Friday, August 6, 2010
Exhibit Hall A, David L Lawrence Convention Center
Ermias T. Azeria, Biological Sciences, Alberta Biodiversity Monitoring Institute, University of Alberta, Edmonton, AB, Canada, Christian Hebert, Canadian Forest Service, Laurentian Forestry Centre, Natural Resources Canada, Quebec City, QC, Canada and Jacques Ibarzabal, Département des sciences fondamentales, Université du Québec à Chicoutimi, Canada
Background/Question/Methods Both stochastic and deterministic ecological filters act upon regional species pool and leave their imprints on local community assembly. Recurrent and non-random co-occurrence patterns among species should reflect common and distinct interactions of species to their biotic and abiotic environment. For example, segregated co-occurrence between species pairs might indicate species’ preference for segregated habitat types or antagonistic interactions between species within the same habitat. Several studies investigating co-occurrence patterns apply null models that randomize species distribution with constraints that maintain only observed species frequency and site-richness. Such “unconstrained” null models, however, do not distinguish the effect of habitat from biotic interactions. In this study we apply a suite of null models that exclude and explicitly include habitat constraints to explain assembly of Saproxylic beetles emerging from logs (n=360) retrieved from 72 stands following forest fire. The logs represent a range of habitat gradients: tree species (2 classes), burn severity (3 classes) and size/dbh (4 classes). Larval development occurs entirely in the host-tree, thus the successful beetle emergence is contingent on properties of local factors, i.e., suitability of a particular log quality and interspecific interactions.

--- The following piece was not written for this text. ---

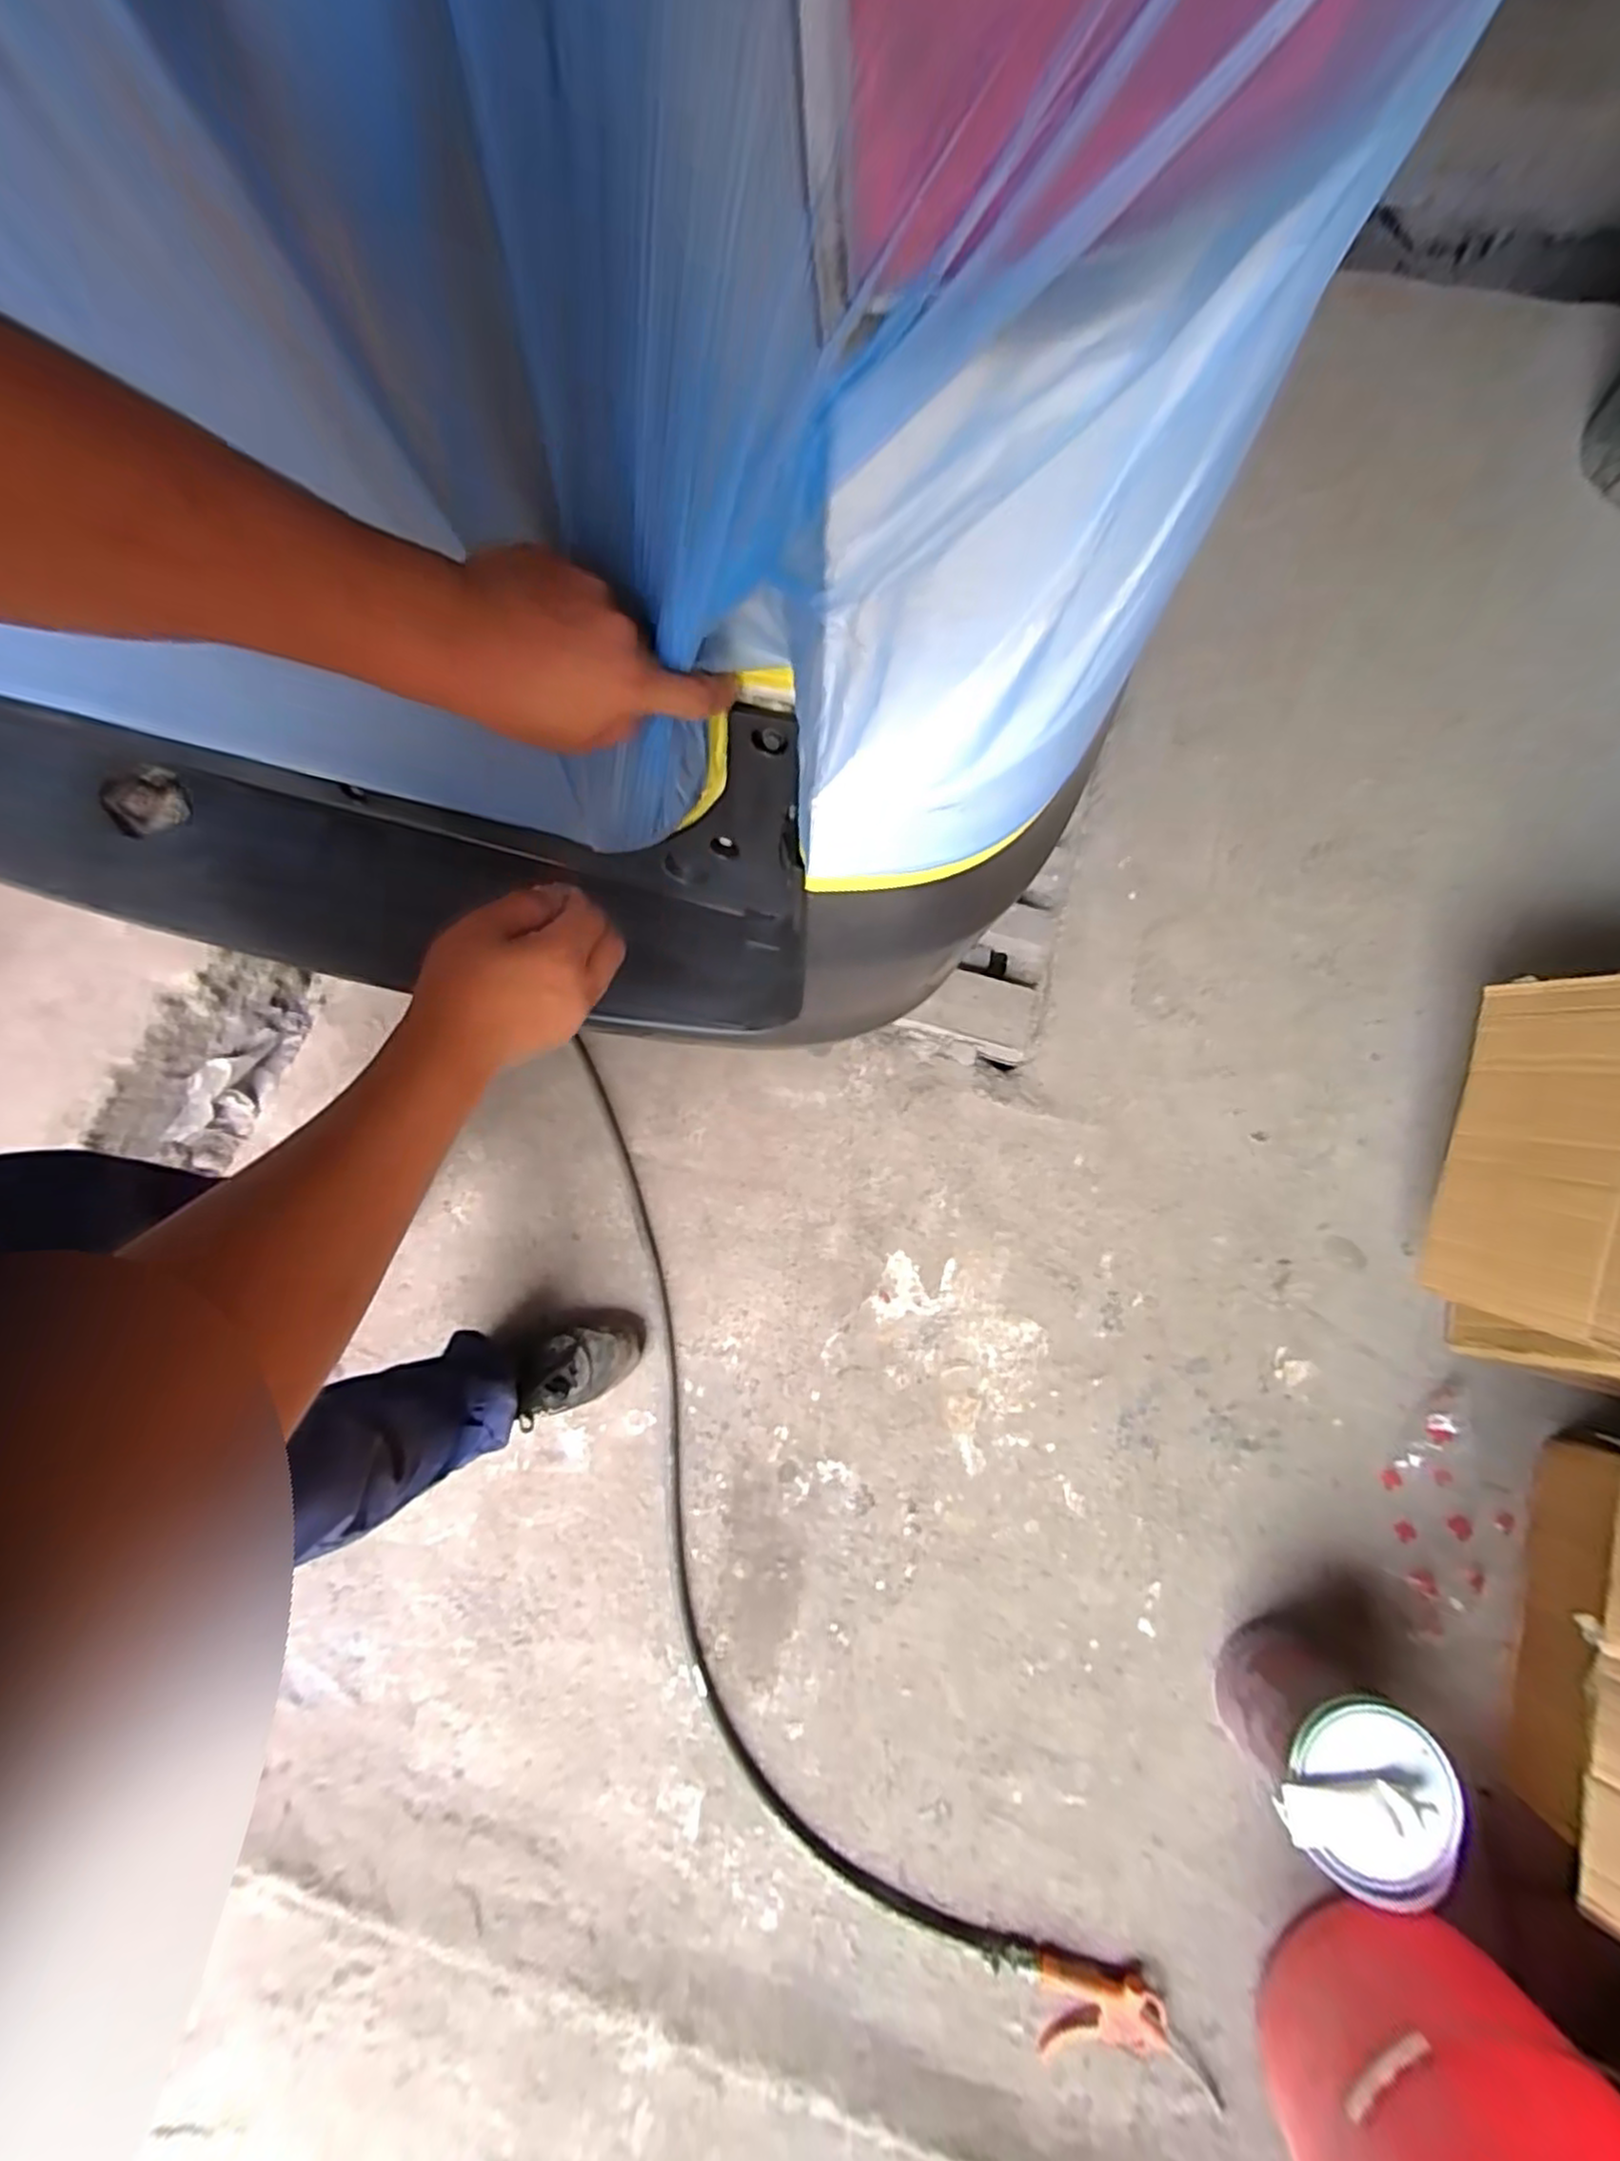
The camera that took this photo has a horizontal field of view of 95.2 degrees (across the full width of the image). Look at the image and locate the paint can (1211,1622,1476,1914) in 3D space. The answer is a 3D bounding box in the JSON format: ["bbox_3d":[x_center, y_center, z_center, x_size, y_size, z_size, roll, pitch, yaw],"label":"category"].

Results/Conclusions Under “unconstrained” null model, 28% of the species pairwise tests (among 22 species that occur in ≥ 5% of stands) were significantly aggregated (46 pairs) or segregated (22 pairs). The habitat-constrained null models indicated that 72% of the significant aggregated associations were attributed to habitat variables, with tree size/dbh (proxy for resource) alone accounting for 39%; and additional 15% shared with tree type or burn severity. Habitat variables explained 60% of the segregated associations, with tree-type alone accounting for 23% of the associations, and additional 22% shared with the other habitat variables. In addition, 17 of the non-significant pairs were significantly aggregated, but were confounded by segregating effect of tree (11), burn (3) and dbh (3). Results of species-habitat associations corroborated these findings. 41% of the segregated and 28% of the aggregated associations could not be explained by habitat variables, and might be attributed to interspecific interactions. In addition, five segregated pairs were revealed within tree-constrained models. We conclude that while habitat is the principal factor for fine-scale co-occurrence patterns of Saproxylic beetles, there is also strong evidence for interspecific interactions. We suggest habitat-constrained null models could form a basis to distinguish importance of habitat effects from interspecific interactions for community assembly.